0:18

In the theory of algorithms, when they're looking at upper bounds

on worst case performance, they use these notations big O,

big omega, and big theta to try to capture the order of growth, and

that's what they use for classifying algorithms.

If g(N) = O(f(N)), it means that the ratio of g(N) to

f(N) is bounded from above as N goes to infinity.

And if it's omega, it means it's bounded from below.

And if it's theta, it means that it's bounded from both above and below.

So this one says there's a constant such that g(N) is less than that

constant times f(N).

Now, this one says there's two constants that it's in between.

So that allows classification according to functional growth,

as I mentioned, merge sort is N log N, and quick sort is N squared.

1:14

So, that's the notation that you often see

throughout the literature describing the performance of algorithms.

But as I mentioned, big O-notation is dangerous,

and I'll have more to say about that in just a minute.

So it's not scientific to use the big O-notation to try to compare algorithms.

If you say the running time is big O(N to the c),

that's not of any use for predicting performance.

It's an upper bound on the worst case.

The actual performance may be much better than the worst case.

And it could be that even the actual bound is less than what’s given

by the big O-notation.

It's fine for a first cut of classifying algorithms, but not useful for comparing.

What we use instead is what’s called the tilde-notation, and so

what we'll typically say is the running time of an algorithm is ~,

a constant, times, say, some function of N, where N is the input size.

That does provide an effective path for predicting performance, and

I'll show some examples of that later on.

So we don't use the common big O, big theta, omega notation very much,

except in a specific technical sense that I'll talk about later on,

when we talk about asymptotic approximations.

→ WORK ORDER 1:
Reproduce word for word the part of the transcript on big O notation between "And if it's omega, it" and "it's in between.", inclusive.
→ WORK ORDER 2:
Write the next part of the transcript on big O notation, picking up right after its final sentence.
The rows that come after have no connection to the transcript on big O notation.

Point correspondence tracking data
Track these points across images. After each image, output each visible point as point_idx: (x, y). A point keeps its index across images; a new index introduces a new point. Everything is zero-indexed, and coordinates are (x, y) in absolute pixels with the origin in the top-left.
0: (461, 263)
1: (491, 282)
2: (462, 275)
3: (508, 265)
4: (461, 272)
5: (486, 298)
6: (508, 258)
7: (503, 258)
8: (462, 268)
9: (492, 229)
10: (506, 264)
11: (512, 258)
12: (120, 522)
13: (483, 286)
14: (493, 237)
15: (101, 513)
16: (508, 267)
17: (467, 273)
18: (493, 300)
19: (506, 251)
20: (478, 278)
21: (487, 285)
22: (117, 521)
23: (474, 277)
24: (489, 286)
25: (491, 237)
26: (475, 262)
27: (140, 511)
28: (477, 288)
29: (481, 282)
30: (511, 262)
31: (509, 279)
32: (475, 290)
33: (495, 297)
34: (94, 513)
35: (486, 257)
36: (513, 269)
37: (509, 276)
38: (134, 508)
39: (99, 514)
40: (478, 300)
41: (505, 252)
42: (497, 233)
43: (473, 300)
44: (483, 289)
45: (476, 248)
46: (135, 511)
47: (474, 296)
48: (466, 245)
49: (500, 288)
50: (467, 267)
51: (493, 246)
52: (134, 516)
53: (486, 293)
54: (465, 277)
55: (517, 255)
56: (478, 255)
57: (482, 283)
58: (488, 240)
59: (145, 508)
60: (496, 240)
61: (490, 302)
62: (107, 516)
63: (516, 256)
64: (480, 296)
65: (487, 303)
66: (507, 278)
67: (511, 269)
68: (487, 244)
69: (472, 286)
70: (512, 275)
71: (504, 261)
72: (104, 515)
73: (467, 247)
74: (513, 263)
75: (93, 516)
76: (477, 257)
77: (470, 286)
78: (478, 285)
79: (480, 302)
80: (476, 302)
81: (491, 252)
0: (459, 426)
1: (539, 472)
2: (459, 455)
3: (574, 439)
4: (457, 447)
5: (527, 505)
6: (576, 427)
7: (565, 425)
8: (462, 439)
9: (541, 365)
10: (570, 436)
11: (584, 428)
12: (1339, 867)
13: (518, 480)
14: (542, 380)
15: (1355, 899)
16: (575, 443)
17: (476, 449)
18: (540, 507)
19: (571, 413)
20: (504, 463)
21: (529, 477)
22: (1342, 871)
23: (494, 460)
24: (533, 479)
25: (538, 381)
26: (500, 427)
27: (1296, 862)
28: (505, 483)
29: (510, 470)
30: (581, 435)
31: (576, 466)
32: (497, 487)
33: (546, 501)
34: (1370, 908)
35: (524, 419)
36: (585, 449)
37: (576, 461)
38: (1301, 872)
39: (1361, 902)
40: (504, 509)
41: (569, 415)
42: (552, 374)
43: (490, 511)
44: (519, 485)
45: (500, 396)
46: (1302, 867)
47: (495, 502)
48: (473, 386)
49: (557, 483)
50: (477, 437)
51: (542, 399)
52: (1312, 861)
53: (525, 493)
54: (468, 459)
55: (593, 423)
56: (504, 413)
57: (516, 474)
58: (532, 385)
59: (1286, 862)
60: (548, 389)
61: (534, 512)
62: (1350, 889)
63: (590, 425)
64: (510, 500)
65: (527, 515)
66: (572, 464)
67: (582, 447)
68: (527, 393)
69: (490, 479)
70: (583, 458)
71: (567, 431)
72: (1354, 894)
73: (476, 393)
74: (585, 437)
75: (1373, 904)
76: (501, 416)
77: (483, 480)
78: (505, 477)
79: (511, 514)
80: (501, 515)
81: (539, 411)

→ ANSWER AREA 1:
And if it's omega, it means it's bounded from below.

And if it's theta, it means that it's bounded from both above and below.

So this one says there's a constant such that g(N) is less than that

constant times f(N).

Now, this one says there's two constants that it's in between.

→ ANSWER AREA 2:
So [COUGH] big O-notation is useful for a lot of reasons,

and it dates back a few centuries, and we do use it in math.

But it's a common error to thing that the big O-notation is useful for

predicting performance.

And I just want to make sure to nip that problem in the bud right away.

So this is what often happens to me when I give talks around the world on this topic.

Typical exchange in, say, the Q&A for my talk,

depending on how formal it is, I'll say okay,

big O notation is dangerous, you can't use it to predict performance.

And somebody will ask or shout out, but

an algorithm that is big O(N log N) surely beats when it's big O(n squared).

And then I trot out and say the quick sort, merge sort example and say well,

not by the definition, big O is just an upper bound on the worst case.

And then they'll say, well, so use the theta notation,

which says that it's in-between.

And I say well, that maybe gets rid of the upper bound,

but you're still typically bounding the worst case.

Is your imput a worst case?

And even with that logic and we've got a compelling example like quick sort versus

merge sort, usually what happens is the questioner whispers to one of his

colleagues well, I'd still use the N log N algorithm, wouldn't you?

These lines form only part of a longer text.